Because the frontier is operating as a stack, we will explore R first and the frontier will be updated with the neighbors of R: [L, R, R1, ... R1]. Then we will explore the first neighbor of R and put its neighbors on the stack: [L, R, R1, ..., R1, R2, ..., R2]. This process will repeat until every board reachable from R has been explored, and only then will L be explored. In this sense exploring is "total": If a node has been visited then we know that every subsequent board reachable from that node has also been processed.

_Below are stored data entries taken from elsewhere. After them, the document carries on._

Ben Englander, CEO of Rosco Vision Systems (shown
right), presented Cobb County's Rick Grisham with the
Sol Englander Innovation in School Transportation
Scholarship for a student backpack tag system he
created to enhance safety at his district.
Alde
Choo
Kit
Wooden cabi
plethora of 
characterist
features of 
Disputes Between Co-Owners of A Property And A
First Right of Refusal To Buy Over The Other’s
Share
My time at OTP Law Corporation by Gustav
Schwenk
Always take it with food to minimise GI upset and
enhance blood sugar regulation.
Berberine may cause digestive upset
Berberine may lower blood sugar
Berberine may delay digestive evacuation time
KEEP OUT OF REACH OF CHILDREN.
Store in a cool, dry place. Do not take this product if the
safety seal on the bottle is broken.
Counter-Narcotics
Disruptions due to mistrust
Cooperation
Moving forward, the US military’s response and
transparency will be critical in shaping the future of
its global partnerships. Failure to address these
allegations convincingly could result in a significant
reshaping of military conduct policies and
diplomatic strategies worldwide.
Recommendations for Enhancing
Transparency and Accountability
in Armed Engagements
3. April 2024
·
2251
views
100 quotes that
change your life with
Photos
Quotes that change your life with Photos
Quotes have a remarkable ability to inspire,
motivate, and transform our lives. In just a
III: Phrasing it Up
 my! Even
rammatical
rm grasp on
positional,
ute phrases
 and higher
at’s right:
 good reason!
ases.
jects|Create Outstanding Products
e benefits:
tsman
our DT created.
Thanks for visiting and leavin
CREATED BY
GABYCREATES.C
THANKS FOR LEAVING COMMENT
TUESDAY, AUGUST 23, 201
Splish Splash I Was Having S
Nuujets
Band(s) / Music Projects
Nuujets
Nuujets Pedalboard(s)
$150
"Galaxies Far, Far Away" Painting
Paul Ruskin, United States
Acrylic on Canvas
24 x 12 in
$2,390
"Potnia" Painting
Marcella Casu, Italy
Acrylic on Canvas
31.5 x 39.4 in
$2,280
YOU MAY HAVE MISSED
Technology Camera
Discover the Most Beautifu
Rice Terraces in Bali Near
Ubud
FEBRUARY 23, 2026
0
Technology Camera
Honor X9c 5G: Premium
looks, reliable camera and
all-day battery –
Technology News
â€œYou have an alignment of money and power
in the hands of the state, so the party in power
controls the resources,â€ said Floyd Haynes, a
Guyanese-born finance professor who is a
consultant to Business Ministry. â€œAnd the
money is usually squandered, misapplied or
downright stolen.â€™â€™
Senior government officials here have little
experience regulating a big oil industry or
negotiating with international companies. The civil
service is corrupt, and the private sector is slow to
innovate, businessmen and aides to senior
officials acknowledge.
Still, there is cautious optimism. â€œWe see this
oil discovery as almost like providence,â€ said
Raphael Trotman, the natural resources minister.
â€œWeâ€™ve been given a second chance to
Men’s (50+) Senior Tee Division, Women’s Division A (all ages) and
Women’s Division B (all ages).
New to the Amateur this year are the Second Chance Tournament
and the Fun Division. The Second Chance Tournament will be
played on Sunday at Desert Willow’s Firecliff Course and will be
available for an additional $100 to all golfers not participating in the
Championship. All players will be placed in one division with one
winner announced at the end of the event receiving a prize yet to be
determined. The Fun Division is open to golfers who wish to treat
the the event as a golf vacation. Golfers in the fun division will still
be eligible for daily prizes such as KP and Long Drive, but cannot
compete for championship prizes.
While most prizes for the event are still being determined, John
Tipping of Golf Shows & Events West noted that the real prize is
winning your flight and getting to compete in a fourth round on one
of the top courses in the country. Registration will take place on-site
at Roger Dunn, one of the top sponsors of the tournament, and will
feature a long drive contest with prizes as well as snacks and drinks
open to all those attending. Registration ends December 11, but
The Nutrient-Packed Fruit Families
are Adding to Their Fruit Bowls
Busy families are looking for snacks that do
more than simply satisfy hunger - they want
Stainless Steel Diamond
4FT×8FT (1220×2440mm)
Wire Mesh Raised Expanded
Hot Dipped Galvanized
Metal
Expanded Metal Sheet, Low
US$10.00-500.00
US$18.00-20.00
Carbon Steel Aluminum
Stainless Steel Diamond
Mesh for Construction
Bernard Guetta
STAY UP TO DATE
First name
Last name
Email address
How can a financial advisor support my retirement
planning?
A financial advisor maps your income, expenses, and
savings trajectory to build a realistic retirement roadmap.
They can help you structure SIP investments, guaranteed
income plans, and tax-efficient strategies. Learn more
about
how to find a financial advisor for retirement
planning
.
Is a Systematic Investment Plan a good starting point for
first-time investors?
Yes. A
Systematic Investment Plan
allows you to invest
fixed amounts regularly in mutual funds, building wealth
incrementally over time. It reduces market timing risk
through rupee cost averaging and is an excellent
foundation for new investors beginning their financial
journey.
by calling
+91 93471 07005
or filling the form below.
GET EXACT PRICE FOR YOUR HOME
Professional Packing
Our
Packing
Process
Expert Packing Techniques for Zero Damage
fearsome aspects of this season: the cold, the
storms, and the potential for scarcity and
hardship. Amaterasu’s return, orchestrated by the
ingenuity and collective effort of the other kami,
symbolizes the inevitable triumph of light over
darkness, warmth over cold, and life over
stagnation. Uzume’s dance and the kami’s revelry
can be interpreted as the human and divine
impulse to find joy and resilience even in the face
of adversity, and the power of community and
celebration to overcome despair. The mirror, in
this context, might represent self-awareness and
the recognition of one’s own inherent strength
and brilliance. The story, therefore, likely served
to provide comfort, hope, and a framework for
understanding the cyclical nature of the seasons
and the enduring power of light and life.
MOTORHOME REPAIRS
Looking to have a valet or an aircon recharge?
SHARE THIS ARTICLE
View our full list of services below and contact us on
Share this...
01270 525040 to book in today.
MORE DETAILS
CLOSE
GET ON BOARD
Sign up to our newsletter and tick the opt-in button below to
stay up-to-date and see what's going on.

It's conceivable that two different sequences of moves could eventually converge back into the same board state. So, over the course of exploring L we may end up generating a neighbor that we have already seen. Because we know that previously visited nodes have been completely explored, there is no reason to process that node again. However, we do need to be careful that we don't accidentally discard edges in our graph. If we re-encounter a node, we want to record the new edge that points to that node, but not continue the traversal from that node.

What's Next

I've omitted some details of the implementation because they're entirely concerned with the fiddly, but otherwise simple and uninteresting, process of generating every possible move on a given board. As mentioned previously, I'll be open sourcing all the relevant code once this series of posts is complete, if you're curious about what I've left out.

Next time, we'll being using this implementation to answer questions about the game. In particular, I want to examine how difficult the game actually is and whether it seems to get easier or harder as you increase the size of the board.